### What to work on:
Swap every "knee" in the listing below for "kneecap", and write the listing out again with nothing else changed.
****
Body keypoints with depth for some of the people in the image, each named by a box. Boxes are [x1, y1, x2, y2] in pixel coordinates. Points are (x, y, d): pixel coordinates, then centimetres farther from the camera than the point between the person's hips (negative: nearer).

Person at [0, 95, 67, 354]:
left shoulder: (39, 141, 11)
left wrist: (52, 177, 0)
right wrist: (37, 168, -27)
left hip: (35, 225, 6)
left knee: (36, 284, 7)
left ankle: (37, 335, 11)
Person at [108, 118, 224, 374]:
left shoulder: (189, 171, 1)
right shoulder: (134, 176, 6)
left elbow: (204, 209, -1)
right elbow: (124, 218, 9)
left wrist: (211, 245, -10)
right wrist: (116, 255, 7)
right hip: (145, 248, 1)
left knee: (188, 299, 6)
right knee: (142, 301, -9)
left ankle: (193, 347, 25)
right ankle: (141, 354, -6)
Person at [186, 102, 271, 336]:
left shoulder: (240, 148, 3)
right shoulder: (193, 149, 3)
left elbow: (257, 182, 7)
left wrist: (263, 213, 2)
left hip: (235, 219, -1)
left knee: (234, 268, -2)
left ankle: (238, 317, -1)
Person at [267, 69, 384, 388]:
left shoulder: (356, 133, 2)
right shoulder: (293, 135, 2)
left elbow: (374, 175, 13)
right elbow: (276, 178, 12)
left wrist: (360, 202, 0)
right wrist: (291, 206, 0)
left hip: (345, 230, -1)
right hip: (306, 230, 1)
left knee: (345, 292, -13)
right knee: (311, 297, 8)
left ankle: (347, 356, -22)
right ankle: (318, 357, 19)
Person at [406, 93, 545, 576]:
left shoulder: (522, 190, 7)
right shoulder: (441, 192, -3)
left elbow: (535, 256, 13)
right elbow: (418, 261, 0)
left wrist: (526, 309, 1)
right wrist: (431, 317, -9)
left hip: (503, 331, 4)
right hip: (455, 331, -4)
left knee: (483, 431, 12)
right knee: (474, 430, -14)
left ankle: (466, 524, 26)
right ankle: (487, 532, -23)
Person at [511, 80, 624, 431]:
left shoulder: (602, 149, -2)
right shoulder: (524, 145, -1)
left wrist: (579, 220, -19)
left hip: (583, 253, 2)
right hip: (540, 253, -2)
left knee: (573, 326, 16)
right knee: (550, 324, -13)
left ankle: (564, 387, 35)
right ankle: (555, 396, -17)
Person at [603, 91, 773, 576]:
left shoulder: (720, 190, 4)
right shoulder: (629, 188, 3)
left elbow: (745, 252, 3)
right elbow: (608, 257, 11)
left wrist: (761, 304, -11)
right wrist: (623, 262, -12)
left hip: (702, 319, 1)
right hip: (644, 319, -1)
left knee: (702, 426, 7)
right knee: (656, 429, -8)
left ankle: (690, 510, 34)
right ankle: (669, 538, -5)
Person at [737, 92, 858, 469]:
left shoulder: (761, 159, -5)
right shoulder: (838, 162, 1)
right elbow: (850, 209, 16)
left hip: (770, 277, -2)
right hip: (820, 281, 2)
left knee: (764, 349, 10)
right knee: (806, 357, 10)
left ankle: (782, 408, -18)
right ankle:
****
### Answer box:
Body keypoints with depth for some of the people in the image, each named by a box. Boxes are [x1, y1, x2, y2] in pixel coordinates. Points are (x, y, d): pixel coordinates, then centimetres farther from the camera than the point between the person's hips (negative: nearer).

Person at [0, 95, 67, 354]:
left shoulder: (39, 141, 11)
left wrist: (52, 177, 0)
right wrist: (37, 168, -27)
left hip: (35, 225, 6)
left kneecap: (36, 284, 7)
left ankle: (37, 335, 11)
Person at [108, 118, 224, 374]:
left shoulder: (189, 171, 1)
right shoulder: (134, 176, 6)
left elbow: (204, 209, -1)
right elbow: (124, 218, 9)
left wrist: (211, 245, -10)
right wrist: (116, 255, 7)
right hip: (145, 248, 1)
left kneecap: (188, 299, 6)
right kneecap: (142, 301, -9)
left ankle: (193, 347, 25)
right ankle: (141, 354, -6)
Person at [186, 102, 271, 336]:
left shoulder: (240, 148, 3)
right shoulder: (193, 149, 3)
left elbow: (257, 182, 7)
left wrist: (263, 213, 2)
left hip: (235, 219, -1)
left kneecap: (234, 268, -2)
left ankle: (238, 317, -1)
Person at [267, 69, 384, 388]:
left shoulder: (356, 133, 2)
right shoulder: (293, 135, 2)
left elbow: (374, 175, 13)
right elbow: (276, 178, 12)
left wrist: (360, 202, 0)
right wrist: (291, 206, 0)
left hip: (345, 230, -1)
right hip: (306, 230, 1)
left kneecap: (345, 292, -13)
right kneecap: (311, 297, 8)
left ankle: (347, 356, -22)
right ankle: (318, 357, 19)
Person at [406, 93, 545, 576]:
left shoulder: (522, 190, 7)
right shoulder: (441, 192, -3)
left elbow: (535, 256, 13)
right elbow: (418, 261, 0)
left wrist: (526, 309, 1)
right wrist: (431, 317, -9)
left hip: (503, 331, 4)
right hip: (455, 331, -4)
left kneecap: (483, 431, 12)
right kneecap: (474, 430, -14)
left ankle: (466, 524, 26)
right ankle: (487, 532, -23)
Person at [511, 80, 624, 431]:
left shoulder: (602, 149, -2)
right shoulder: (524, 145, -1)
left wrist: (579, 220, -19)
left hip: (583, 253, 2)
right hip: (540, 253, -2)
left kneecap: (573, 326, 16)
right kneecap: (550, 324, -13)
left ankle: (564, 387, 35)
right ankle: (555, 396, -17)
Person at [603, 91, 773, 576]:
left shoulder: (720, 190, 4)
right shoulder: (629, 188, 3)
left elbow: (745, 252, 3)
right elbow: (608, 257, 11)
left wrist: (761, 304, -11)
right wrist: (623, 262, -12)
left hip: (702, 319, 1)
right hip: (644, 319, -1)
left kneecap: (702, 426, 7)
right kneecap: (656, 429, -8)
left ankle: (690, 510, 34)
right ankle: (669, 538, -5)
Person at [737, 92, 858, 469]:
left shoulder: (761, 159, -5)
right shoulder: (838, 162, 1)
right elbow: (850, 209, 16)
left hip: (770, 277, -2)
right hip: (820, 281, 2)
left kneecap: (764, 349, 10)
right kneecap: (806, 357, 10)
left ankle: (782, 408, -18)
right ankle:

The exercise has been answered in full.